The second example is straight-forward: “Tracing the Japanese gothic in Madoka Magica with Blood: The estrangement, abjection, and sublime erasure of the spectralized maho shojo exemplum”, published in the November 2014 issue of the Asian Journal of Social Sciences and Humanities.
“Guidelines for Authors:
The publication fee is USD100 for article with maximum 4000 words. Fee for each additional word is 0.04USD. Publication fee excludes taxes and other potential fees such as transfer charges.”
Well, at least they are being honest…
What does an author gain from working with a predatory open-access publisher? Well, as an answer to a pure yes-or-no question, yes, they can honestly say that their work has been published.
…what does an author lose?
At the very least, the purpose of the entire mechanism of publishing is not merely to disseminate research, but to disseminate GOOD research – to evaluate, then adjust and correct, then finally publish. Publication is supposed to be an endorsement and a stamp of approval; publication through a predatory open-access publisher by definition cannot be that.
Even if a paper that a particular author submits to a publisher that is known to be predatory is actually perfectly acceptable, especially now that more and more readers are becoming aware of the issue of predatory open-access publishing, the paper may be judged based on where it is published – in the same way that a paper that appears in an established and well-regarded journal is considered right away based on the reputation of that journal.
And, of course, there is the pure cost factor. It’s not like there aren’t plenty of journals out there already that are willing to consider a new paper on Japanese animation or Japanese comics.
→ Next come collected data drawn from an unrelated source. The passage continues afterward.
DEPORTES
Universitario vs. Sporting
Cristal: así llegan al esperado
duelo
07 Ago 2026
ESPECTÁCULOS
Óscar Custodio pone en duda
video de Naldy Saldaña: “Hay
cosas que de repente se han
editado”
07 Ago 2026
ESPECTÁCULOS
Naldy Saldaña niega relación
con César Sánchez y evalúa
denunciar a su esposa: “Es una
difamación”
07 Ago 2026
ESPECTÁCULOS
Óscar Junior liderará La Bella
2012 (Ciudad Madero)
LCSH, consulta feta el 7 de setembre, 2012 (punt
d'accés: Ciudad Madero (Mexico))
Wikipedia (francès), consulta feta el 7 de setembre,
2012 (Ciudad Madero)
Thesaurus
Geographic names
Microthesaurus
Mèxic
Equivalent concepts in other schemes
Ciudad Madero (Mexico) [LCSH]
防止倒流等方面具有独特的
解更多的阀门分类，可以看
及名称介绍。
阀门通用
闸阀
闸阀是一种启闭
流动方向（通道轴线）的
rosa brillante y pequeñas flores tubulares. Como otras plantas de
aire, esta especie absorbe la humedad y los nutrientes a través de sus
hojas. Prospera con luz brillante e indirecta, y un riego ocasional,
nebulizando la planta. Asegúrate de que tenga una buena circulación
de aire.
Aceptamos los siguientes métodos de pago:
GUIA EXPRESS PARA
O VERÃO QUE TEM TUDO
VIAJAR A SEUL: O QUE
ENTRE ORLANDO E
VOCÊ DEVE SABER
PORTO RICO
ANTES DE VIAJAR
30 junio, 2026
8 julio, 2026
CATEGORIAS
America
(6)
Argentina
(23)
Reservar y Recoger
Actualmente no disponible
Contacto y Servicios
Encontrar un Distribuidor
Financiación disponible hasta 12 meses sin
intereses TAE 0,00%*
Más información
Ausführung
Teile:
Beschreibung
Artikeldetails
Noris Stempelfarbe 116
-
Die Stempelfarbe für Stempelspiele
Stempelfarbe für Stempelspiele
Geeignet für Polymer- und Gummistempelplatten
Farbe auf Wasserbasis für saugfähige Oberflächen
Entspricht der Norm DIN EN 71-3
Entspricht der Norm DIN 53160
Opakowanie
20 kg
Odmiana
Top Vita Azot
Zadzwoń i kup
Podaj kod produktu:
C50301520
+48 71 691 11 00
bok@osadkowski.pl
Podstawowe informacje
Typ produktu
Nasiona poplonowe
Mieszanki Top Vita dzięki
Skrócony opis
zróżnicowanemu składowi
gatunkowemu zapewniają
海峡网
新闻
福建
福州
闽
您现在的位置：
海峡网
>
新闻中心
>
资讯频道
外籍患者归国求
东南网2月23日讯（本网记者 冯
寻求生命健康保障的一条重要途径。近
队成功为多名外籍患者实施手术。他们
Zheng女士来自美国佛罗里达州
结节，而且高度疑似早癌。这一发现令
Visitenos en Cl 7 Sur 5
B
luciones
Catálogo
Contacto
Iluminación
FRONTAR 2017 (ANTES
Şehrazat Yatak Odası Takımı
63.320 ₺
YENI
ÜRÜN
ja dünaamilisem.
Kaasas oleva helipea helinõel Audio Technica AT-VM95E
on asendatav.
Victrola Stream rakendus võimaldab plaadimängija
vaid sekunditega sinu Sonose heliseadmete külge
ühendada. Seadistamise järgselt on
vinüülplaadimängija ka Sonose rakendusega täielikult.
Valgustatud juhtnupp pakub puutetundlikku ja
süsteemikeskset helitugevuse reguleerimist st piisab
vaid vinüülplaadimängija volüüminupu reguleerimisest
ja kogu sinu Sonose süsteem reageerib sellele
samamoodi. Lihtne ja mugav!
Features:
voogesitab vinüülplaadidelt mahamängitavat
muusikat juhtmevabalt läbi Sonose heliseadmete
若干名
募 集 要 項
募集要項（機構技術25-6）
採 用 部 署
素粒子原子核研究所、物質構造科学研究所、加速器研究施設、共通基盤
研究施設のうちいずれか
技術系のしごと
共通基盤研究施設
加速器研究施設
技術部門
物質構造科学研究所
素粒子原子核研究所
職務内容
Yes, a paper that it submitted to one of these journals will most likely not be accepted right away, it will have to undergo revision, it will be edited, the whole process will inevitably take time and require additional effort on the part of the author. But at the end, what the author will get will be the satisfaction of sharing their work and knowledge with the “world” or at least with other scholars, in a format and through a source that they can rightly feel comfortable with.
Ultimately, if you, the author, have no problem with paying several hundred dollars (or more) to have your paper appear in a “journal”, hey, who am I to stop you.
But, come on, I’m sure you can think of much better ways of spending those several hundred dollars!